Mercedes D’Alessandro, a young and innovative economist, writes and thinks of women’s work from a new point of view which has given rise to great interest and discussions in feminist circles.
Feminism is not something new, it has always existed. The idea that a woman should have the same rights as a man is an established cultural fact. So what is special about being a feminist in the period of history in which we are living?
One great difference is the role in the economic system that we women play today. In the 1960s only two women out of ten worked outside the house, today seven out of ten do so.This has completely transformed economic and social relations. On the whole, women now have greater autonomy because they have a profession and have incomes of their own at their disposal. In the United States women account for 50 per cent of the work force and in Argentina for more than 40 per cent.

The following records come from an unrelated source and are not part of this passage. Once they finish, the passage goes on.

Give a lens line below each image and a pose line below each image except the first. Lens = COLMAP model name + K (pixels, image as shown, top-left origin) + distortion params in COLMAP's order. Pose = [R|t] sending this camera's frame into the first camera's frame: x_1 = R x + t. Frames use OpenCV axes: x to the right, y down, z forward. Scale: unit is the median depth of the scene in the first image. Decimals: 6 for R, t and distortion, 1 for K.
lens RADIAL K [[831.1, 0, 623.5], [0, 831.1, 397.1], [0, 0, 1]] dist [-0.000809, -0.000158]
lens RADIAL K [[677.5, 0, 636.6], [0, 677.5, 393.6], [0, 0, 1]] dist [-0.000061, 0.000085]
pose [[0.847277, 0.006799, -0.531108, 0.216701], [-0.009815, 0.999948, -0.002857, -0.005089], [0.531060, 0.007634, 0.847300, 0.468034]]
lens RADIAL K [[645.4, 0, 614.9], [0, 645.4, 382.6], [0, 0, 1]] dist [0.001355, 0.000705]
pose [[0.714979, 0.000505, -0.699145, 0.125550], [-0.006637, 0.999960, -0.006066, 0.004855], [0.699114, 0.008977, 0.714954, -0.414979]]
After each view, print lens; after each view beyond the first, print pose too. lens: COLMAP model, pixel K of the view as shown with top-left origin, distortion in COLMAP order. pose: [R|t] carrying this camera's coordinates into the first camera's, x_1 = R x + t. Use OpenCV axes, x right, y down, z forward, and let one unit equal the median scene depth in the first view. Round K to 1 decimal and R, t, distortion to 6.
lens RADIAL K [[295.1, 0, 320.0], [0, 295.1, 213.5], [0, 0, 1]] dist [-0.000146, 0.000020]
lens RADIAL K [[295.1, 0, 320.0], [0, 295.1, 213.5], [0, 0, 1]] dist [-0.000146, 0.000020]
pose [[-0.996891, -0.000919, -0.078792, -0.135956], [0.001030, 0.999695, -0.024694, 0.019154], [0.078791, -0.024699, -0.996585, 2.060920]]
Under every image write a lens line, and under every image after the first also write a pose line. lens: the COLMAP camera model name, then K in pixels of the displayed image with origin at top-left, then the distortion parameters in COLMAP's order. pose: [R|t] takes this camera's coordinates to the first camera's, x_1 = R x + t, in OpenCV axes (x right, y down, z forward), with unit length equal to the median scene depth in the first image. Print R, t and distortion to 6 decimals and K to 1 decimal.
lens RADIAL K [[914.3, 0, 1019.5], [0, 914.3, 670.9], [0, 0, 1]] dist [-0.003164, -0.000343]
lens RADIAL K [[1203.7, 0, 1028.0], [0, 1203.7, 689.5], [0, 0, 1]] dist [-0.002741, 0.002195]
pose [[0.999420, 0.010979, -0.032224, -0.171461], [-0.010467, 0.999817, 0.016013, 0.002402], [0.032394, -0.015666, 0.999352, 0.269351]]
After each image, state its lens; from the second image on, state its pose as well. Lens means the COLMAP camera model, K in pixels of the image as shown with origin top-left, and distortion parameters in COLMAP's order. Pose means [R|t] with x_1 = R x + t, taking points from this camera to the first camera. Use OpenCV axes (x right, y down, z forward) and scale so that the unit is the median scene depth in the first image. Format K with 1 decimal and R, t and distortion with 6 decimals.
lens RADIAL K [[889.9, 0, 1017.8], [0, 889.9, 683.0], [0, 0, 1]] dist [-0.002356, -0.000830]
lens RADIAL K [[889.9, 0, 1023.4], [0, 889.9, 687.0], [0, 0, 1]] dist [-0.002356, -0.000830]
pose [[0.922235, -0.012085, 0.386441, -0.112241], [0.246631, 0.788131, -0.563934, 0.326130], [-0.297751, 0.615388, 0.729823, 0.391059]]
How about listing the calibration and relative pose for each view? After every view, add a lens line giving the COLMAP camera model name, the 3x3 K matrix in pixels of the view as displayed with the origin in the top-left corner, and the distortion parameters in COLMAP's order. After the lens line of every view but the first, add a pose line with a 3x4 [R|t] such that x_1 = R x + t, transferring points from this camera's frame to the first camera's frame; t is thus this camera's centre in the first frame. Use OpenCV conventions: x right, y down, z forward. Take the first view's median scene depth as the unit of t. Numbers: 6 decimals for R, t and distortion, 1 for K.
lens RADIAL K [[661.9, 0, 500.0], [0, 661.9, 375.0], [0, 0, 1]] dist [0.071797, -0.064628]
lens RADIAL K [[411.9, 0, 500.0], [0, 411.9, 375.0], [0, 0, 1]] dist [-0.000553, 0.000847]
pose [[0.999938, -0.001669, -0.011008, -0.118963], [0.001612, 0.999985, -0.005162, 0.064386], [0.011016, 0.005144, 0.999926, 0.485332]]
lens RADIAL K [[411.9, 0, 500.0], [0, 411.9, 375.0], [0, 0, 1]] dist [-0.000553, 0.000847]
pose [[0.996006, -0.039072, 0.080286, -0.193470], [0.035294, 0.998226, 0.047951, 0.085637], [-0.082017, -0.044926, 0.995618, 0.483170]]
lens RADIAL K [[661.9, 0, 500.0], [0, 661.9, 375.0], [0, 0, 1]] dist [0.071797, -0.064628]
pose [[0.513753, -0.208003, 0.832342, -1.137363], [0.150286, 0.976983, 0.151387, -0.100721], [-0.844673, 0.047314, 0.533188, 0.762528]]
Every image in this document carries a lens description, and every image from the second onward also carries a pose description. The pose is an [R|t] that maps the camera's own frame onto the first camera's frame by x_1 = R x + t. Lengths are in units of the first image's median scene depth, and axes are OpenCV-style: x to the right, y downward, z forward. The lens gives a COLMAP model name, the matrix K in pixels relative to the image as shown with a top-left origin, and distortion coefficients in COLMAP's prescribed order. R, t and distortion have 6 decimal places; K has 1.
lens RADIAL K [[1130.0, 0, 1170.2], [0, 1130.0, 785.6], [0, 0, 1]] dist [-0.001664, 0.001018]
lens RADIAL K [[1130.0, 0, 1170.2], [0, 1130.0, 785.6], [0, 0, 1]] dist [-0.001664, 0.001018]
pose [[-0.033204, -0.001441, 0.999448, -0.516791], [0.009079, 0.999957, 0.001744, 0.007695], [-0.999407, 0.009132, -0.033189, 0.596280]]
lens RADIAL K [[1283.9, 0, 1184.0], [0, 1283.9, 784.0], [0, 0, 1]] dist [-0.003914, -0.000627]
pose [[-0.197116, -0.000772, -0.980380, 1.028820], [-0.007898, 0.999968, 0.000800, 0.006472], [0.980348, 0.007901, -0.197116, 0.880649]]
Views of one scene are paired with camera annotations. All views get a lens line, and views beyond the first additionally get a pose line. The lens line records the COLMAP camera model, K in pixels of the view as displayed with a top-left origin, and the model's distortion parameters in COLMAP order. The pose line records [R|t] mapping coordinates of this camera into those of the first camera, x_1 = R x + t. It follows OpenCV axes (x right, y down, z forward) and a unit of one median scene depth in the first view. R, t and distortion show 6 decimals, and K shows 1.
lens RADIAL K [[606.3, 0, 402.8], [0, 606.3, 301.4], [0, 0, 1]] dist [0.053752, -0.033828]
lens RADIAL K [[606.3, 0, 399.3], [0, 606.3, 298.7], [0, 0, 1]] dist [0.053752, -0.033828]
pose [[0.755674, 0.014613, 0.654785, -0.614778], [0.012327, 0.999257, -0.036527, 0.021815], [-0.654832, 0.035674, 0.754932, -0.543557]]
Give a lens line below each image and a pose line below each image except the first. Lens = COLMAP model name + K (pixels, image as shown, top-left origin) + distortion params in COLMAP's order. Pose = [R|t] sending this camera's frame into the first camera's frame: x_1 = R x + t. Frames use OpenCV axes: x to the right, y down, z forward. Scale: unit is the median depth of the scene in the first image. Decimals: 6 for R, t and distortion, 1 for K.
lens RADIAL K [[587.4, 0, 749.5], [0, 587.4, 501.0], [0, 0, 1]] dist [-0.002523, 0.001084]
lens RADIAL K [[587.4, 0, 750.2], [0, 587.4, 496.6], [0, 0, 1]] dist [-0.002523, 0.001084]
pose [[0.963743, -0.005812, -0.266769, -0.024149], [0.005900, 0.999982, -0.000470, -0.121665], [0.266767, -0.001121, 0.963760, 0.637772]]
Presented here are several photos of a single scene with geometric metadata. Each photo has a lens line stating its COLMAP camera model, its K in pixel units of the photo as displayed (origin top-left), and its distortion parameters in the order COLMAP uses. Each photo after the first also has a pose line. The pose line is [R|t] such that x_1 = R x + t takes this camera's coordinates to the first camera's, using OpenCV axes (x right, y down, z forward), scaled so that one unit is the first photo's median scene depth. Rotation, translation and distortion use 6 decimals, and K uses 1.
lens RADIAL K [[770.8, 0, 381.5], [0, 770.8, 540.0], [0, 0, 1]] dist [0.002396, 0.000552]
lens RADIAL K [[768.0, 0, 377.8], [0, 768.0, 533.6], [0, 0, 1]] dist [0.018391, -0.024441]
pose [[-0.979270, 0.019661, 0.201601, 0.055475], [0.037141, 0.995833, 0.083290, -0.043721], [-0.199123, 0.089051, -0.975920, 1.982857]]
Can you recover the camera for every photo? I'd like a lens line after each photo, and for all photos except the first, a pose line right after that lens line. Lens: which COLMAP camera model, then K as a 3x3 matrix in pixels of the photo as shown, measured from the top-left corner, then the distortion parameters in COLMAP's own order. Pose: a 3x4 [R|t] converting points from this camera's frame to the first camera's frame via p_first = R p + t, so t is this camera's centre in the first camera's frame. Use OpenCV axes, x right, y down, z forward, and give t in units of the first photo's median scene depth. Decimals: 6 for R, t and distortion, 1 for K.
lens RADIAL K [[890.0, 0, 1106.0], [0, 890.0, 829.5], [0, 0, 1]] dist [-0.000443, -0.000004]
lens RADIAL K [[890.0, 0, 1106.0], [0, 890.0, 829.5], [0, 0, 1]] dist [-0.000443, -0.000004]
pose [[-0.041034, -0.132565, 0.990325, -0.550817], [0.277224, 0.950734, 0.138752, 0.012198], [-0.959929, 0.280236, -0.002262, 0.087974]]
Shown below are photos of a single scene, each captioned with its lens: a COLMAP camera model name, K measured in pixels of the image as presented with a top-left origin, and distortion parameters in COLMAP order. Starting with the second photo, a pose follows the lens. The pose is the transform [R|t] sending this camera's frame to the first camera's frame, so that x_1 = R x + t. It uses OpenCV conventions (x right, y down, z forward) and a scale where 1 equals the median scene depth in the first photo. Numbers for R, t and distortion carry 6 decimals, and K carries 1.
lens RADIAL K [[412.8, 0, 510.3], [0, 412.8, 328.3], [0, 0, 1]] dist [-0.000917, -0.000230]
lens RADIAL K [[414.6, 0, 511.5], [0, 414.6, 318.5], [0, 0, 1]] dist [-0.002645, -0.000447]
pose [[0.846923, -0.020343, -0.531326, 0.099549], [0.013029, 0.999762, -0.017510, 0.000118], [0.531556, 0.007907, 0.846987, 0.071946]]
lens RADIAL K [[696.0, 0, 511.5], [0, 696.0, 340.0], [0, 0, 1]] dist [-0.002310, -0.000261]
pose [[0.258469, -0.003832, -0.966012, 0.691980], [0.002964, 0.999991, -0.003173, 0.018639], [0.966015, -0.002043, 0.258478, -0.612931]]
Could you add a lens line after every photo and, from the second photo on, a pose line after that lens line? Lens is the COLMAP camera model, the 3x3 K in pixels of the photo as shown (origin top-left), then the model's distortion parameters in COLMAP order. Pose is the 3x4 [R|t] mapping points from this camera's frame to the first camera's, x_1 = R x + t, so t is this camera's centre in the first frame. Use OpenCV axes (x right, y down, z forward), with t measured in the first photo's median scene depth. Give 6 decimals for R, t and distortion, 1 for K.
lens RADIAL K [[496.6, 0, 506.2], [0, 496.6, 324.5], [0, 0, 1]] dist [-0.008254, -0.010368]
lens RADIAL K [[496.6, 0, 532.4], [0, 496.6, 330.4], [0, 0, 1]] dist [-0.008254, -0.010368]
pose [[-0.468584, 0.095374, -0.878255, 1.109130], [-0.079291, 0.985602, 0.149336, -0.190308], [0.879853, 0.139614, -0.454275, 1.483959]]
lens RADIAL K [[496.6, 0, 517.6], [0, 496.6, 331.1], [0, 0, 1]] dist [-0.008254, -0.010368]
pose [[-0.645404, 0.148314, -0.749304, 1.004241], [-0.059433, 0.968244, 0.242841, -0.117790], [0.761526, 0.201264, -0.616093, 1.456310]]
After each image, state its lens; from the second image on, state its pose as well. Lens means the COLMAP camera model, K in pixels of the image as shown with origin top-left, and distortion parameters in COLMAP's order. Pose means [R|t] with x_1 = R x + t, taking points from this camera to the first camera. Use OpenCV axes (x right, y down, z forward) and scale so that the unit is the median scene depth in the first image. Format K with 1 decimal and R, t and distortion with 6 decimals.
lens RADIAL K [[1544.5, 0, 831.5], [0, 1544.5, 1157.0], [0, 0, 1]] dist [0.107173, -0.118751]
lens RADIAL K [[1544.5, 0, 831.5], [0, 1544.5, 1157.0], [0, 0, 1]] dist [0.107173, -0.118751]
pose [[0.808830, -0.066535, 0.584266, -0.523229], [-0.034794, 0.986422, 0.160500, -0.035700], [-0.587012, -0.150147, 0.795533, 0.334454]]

However all this has been and is obtained at the price of a double day of work: women, in most cases, continue to do the housework work and to take care of the family. These tasks demand a great deal of time (an average of six hours a day) and become an obstacle for those who cannot afford a domestic collaborator or who do not have access to a nursery school for their children. Many women must be employed for fewer hours if they are to manage to do everything or they must work very hard, never resting, which undermines their health and their personal growth. Today women are feminists with this double identity of being women with greater possibilities, yet at the same time still culturally confined to a domestic role and thus exposed to greater exploitation. Furthermore on average we earn less than our male peers and do not manage to achieve managerial positions. In short, capitalism has a hidden partner: the woman who does unpaid domestic work. And if things were to change, the market would suffer the consequences.